Les 1 700 employés de l'Office français de la biodiversité (OFB) ont fait preuve de retenue pendant les manifestations agricoles, durant lesquelles les règles de protection environnementale qu'ils défendent ont été vivement contestées. Ces défenseurs de la nature ont vu leurs installations être la cible d'actes de vandalisme, allant de l'épandage de fumier aux feux de pneus.
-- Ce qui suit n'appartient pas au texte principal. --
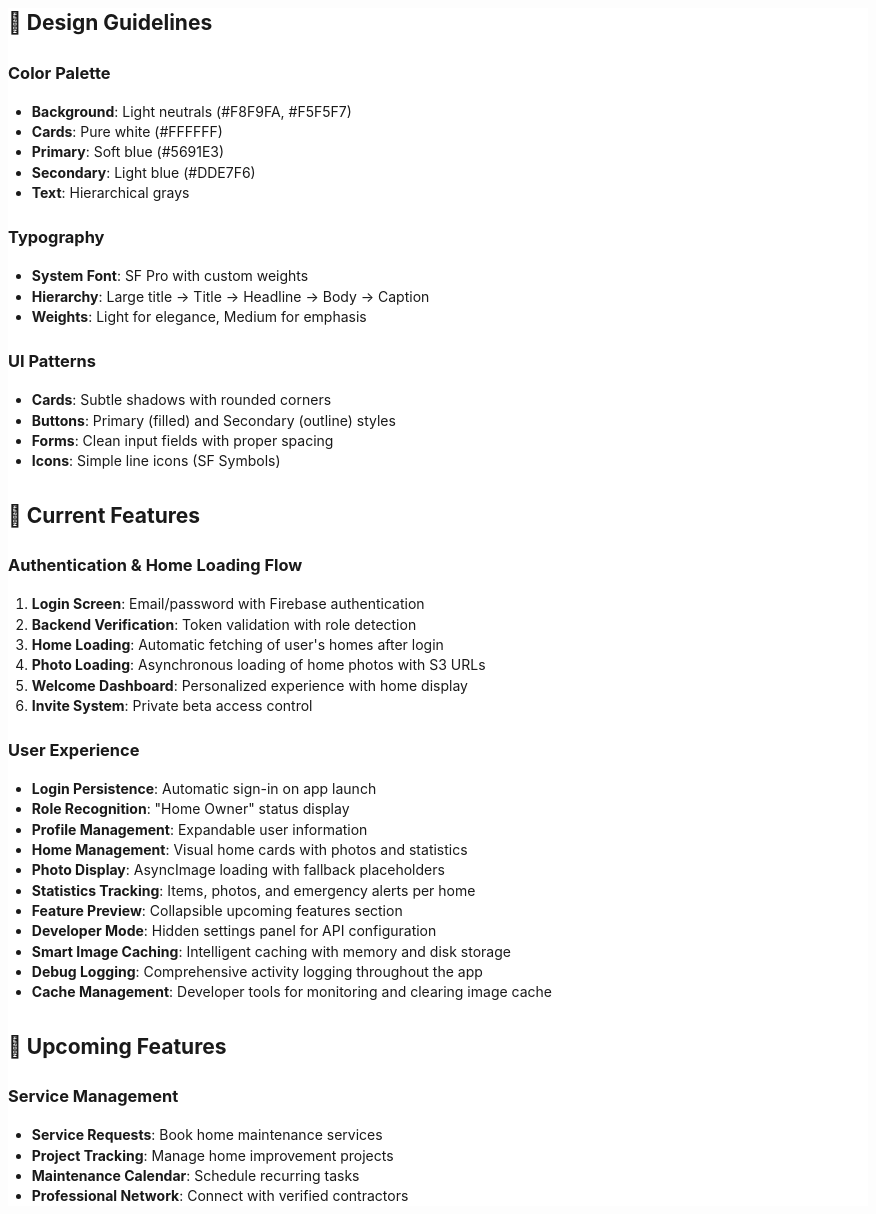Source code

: ## 🎨 Design Guidelines

### Color Palette
- **Background**: Light neutrals (#F8F9FA, #F5F5F7)
- **Cards**: Pure white (#FFFFFF)
- **Primary**: Soft blue (#5691E3)
- **Secondary**: Light blue (#DDE7F6)
- **Text**: Hierarchical grays

### Typography
- **System Font**: SF Pro with custom weights
- **Hierarchy**: Large title → Title → Headline → Body → Caption
- **Weights**: Light for elegance, Medium for emphasis

### UI Patterns
- **Cards**: Subtle shadows with rounded corners
- **Buttons**: Primary (filled) and Secondary (outline) styles
- **Forms**: Clean input fields with proper spacing
- **Icons**: Simple line icons (SF Symbols)

## 📱 Current Features

### Authentication & Home Loading Flow
1. **Login Screen**: Email/password with Firebase authentication
2. **Backend Verification**: Token validation with role detection
3. **Home Loading**: Automatic fetching of user's homes after login
4. **Photo Loading**: Asynchronous loading of home photos with S3 URLs
5. **Welcome Dashboard**: Personalized experience with home display
6. **Invite System**: Private beta access control

### User Experience
- **Login Persistence**: Automatic sign-in on app launch
- **Role Recognition**: "Home Owner" status display
- **Profile Management**: Expandable user information
- **Home Management**: Visual home cards with photos and statistics
- **Photo Display**: AsyncImage loading with fallback placeholders
- **Statistics Tracking**: Items, photos, and emergency alerts per home
- **Feature Preview**: Collapsible upcoming features section
- **Developer Mode**: Hidden settings panel for API configuration
- **Smart Image Caching**: Intelligent caching with memory and disk storage
- **Debug Logging**: Comprehensive activity logging throughout the app
- **Cache Management**: Developer tools for monitoring and clearing image cache

## 🔮 Upcoming Features

### Service Management
- **Service Requests**: Book home maintenance services
- **Project Tracking**: Manage home improvement projects
- **Maintenance Calendar**: Schedule recurring tasks
- **Professional Network**: Connect with verified contractors
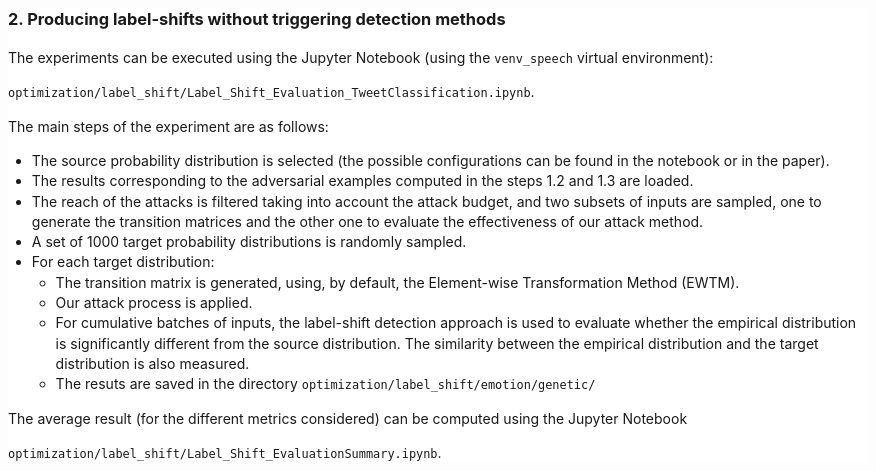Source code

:
### 2. Producing label-shifts without triggering detection methods

The experiments can be executed using the Jupyter Notebook (using the `venv_speech` virtual environment):

`optimization/label_shift/Label_Shift_Evaluation_TweetClassification.ipynb`. 

The main steps of the experiment are as follows:
+ The source probability distribution is selected (the possible configurations can be found in the notebook or in the paper).
+ The results corresponding to the adversarial examples computed in the steps 1.2 and 1.3 are loaded.
+ The reach of the attacks is filtered taking into account the attack budget, and two subsets of inputs are sampled, one to generate the transition matrices and the other one to evaluate the effectiveness of our attack method.
+ A set of 1000 target probability distributions is randomly sampled.
+ For each target distribution:
    + The transition matrix is generated, using, by default, the Element-wise Transformation Method (EWTM).
    + Our attack process is applied.
    + For cumulative batches of inputs, the label-shift detection approach is used to evaluate whether the empirical distribution is significantly different from the source distribution. The similarity between the empirical distribution and the target distribution is also measured.
    + The resuts are saved in the directory `optimization/label_shift/emotion/genetic/`

The average result (for the different metrics considered) can be computed using the Jupyter Notebook 

`optimization/label_shift/Label_Shift_EvaluationSummary.ipynb`.
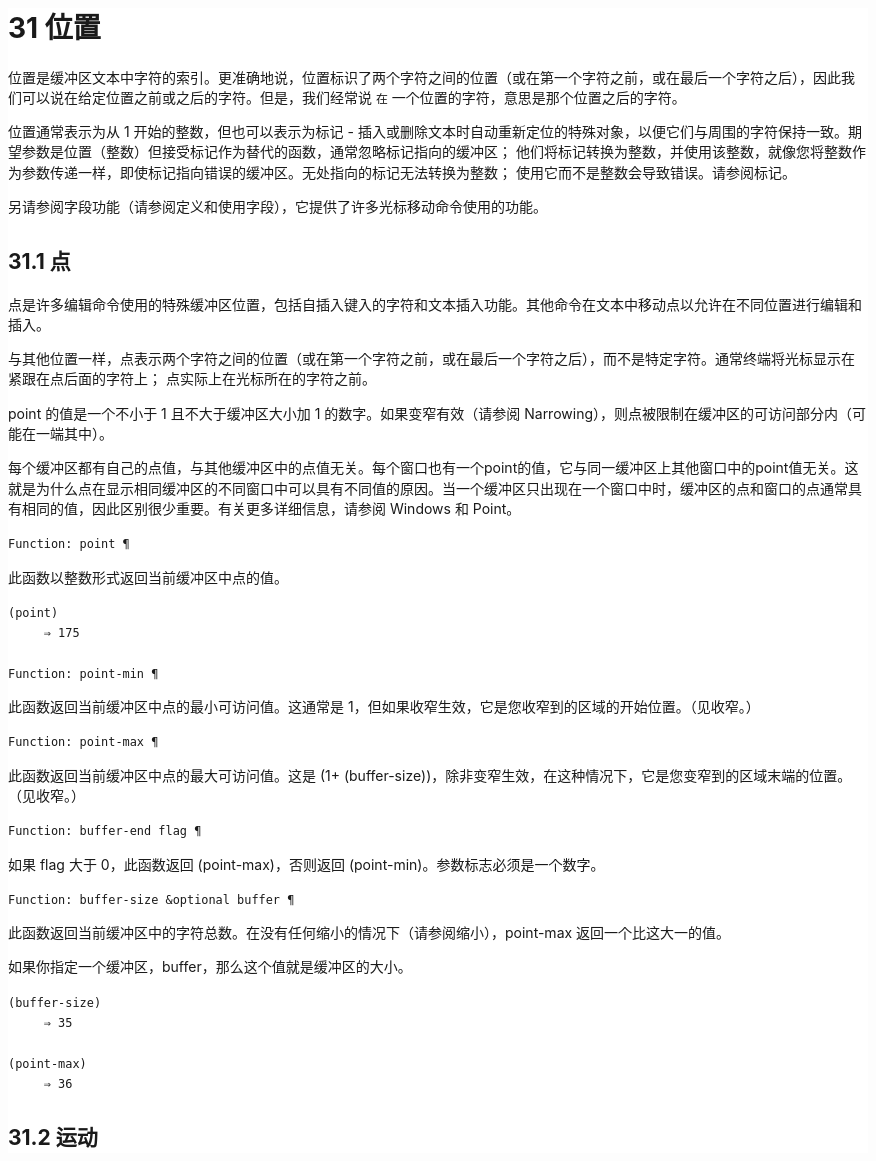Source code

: 
# 31 位置

位置是缓冲区文本中字符的索引。更准确地说，位置标识了两个字符之间的位置（或在第一个字符之前，或在最后一个字符之后），因此我们可以说在给定位置之前或之后的字符。但是，我们经常说 `在` 一个位置的字符，意思是那个位置之后的字符。

位置通常表示为从 1 开始的整数，但也可以表示为标记 - 插入或删除文本时自动重新定位的特殊对象，以便它们与周围的字符保持一致。期望参数是位置（整数）但接受标记作为替代的函数，通常忽略标记指向的缓冲区；  他们将标记转换为整数，并使用该整数，就像您将整数作为参数传递一样，即使标记指向错误的缓冲区。无处指向的标记无法转换为整数；  使用它而不是整数会导致错误。请参阅标记。

另请参阅字段功能（请参阅定义和使用字段），它提供了许多光标移动命令使用的功能。


<a id="orga6bfad2"></a>

## 31.1 点

点是许多编辑命令使用的特殊缓冲区位置，包括自插入键入的字符和文本插入功能。其他命令在文本中移动点以允许在不同位置进行编辑和插入。

与其他位置一样，点表示两个字符之间的位置（或在第一个字符之前，或在最后一个字符之后），而不是特定字符。通常终端将光标显示在紧跟在点后面的字符上；  点实际上在光标所在的字符之前。

point 的值是一个不小于 1 且不大于缓冲区大小加 1 的数字。如果变窄有效（请参阅 Narrowing），则点被限制在缓冲区的可访问部分内（可能在一端其中）。

每个缓冲区都有自己的点值，与其他缓冲区中的点值无关。每个窗口也有一个point的值，它与同一缓冲区上其他窗口中的point值无关。这就是为什么点在显示相同缓冲区的不同窗口中可以具有不同值的原因。当一个缓冲区只出现在一个窗口中时，缓冲区的点和窗口的点通常具有相同的值，因此区别很少重要。有关更多详细信息，请参阅 Windows 和 Point。

    Function: point ¶

此函数以整数形式返回当前缓冲区中点的值。

    (point)
         ⇒ 175

    Function: point-min ¶

此函数返回当前缓冲区中点的最小可访问值。这通常是 1，但如果收窄生效，它是您收窄到的区域的开始位置。（见收窄。）

    Function: point-max ¶

此函数返回当前缓冲区中点的最大可访问值。这是 (1+ (buffer-size))，除非变窄生效，在这种情况下，它是您变窄到的区域末端的位置。（见收窄。）

    Function: buffer-end flag ¶

如果 flag 大于 0，此函数返回 (point-max)，否则返回 (point-min)。参数标志必须是一个数字。

    Function: buffer-size &optional buffer ¶

此函数返回当前缓冲区中的字符总数。在没有任何缩小的情况下（请参阅缩小），point-max 返回一个比这大一的值。

如果你指定一个缓冲区，buffer，那么这个值就是缓冲区的大小。

    (buffer-size)
         ⇒ 35
    
    (point-max)
         ⇒ 36


<a id="orgf34a35d"></a>

## 31.2 运动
Philippe, qui se considère comme un 'garde de la nature', travaille dans le Puy-de-Dôme en charge du respect des normes écologiques, une profession exercée depuis plus de deux décennies. Il exprime son étonnement face à l'hostilité des agriculteurs envers l'OFB, déclarant :
"Nous agissons comme des gendarmes qui garantissent le code de la route, sauf que nous sommes dans les champs pour maintenir la réglementation concernant la protection de la nature. On entend parfois dire que nous sommes un peu radicaux dans nos approches écologiques, mais ce n'est pas le cas. Il n'est jamais agréable d'être réprimandé par les autorités.
Philippe insiste sur la nécessité pour les agriculteurs de saisir que certaines de leurs pratiques vont à l'encontre de la législation. Son collègue David, qui l'accompagne dans une mission de cartographie des castors, décrit des relations généralement amicales avec le monde agricole, malgré de rares divergences. "Nous avons des échanges directs avec les agriculteurs. Nous les informons des conséquences légales possibles, ce qui peut parfois créer des tensions car les enjeux environnementaux relèvent souvent de délits et les sanctions peuvent être conséquentes," explique David qui ajoute que, jusqu'à présent, il n'a ressenti aucune crainte dans les interactions avec les agriculteurs.
David réfute également l'idée que la présence d'une arme chez chaque agent est problématique. Le Premier ministre Gabriel Attal a questionné cette pratique, pour finir par décider de maintenir l'armement sous condition d'une discrétion accrue. David affirme que ce point est un non-sujet, soulignant que les agents sont bien formés et que l'OFB n'a jamais connu d'incident avec armes à feu sur les 40 dernières années. De plus, le nombre de contrôles effectués est minime, avec seulement 2 750 inspections en 2023, affectant moins de 1% des exploitations agricoles françaises, et aboutissant à une moyenne de 13 contraventions par département et par an.
Reconstruire la confiance avec les agriculteurs
Thierry Orsière, éleveur de moutons au Puy-de-Dôme, témoigne néanmoins que les interactions avec l'OFB peuvent être tendues. Il explique sa méfiance envers les contrôles en soulignant la constante évolution des lois et réglementations, rendant difficile la certitude d'être en conformité.
"Une bonne partie des règlementations change régulièrement. On ne peut pas toujours garantir d'être informé de toutes les exigences à respecter."
La présence des armes chez les agents est également une source de préoccupation pour lui, donnant l’impression aux agriculteurs d'être perçus comme des prévenus ou des criminels. Afin de restaurer le dialogue, l'OFB a mis en place des formations sur les exploitations agricoles, bien que celles-ci restent peu fréquentes. Julie Blanchon, responsable à l'OFB dans le Puy-de-Dôme, valorise ces interactions pour une meilleure compréhension mutuelle des défis quotidiens de chaque partie.
Le sentiment d'abandon par le gouvernement
Lors de la récente crise agricole, la réponse du gouvernement fut critiquée par les agents de l'OFB. Gabriel Attal avait promis de réduire la pression des contrôles, et pendant les protestations, les contrôles administratifs furent suspendus. Véronique Caraco-Giordano, secrétaire générale du Syndicat national de l'environnement, s'insurge contre le positionnement du gouvernement qui, selon elle, aurait fait des agents de l'OFB des boucs émissaires.
"La remise en question a été si intense qu'on peut légitimement se demander si nous avons le soutien politique nécessaire, ce qui est très préoccupant."
Les syndicats s’alarment de ce qu'ils perçoivent comme des régressions environnementales inédites suite à la crise et craignent une perte de sens pour les agents passionnés par la protection de l'environnement.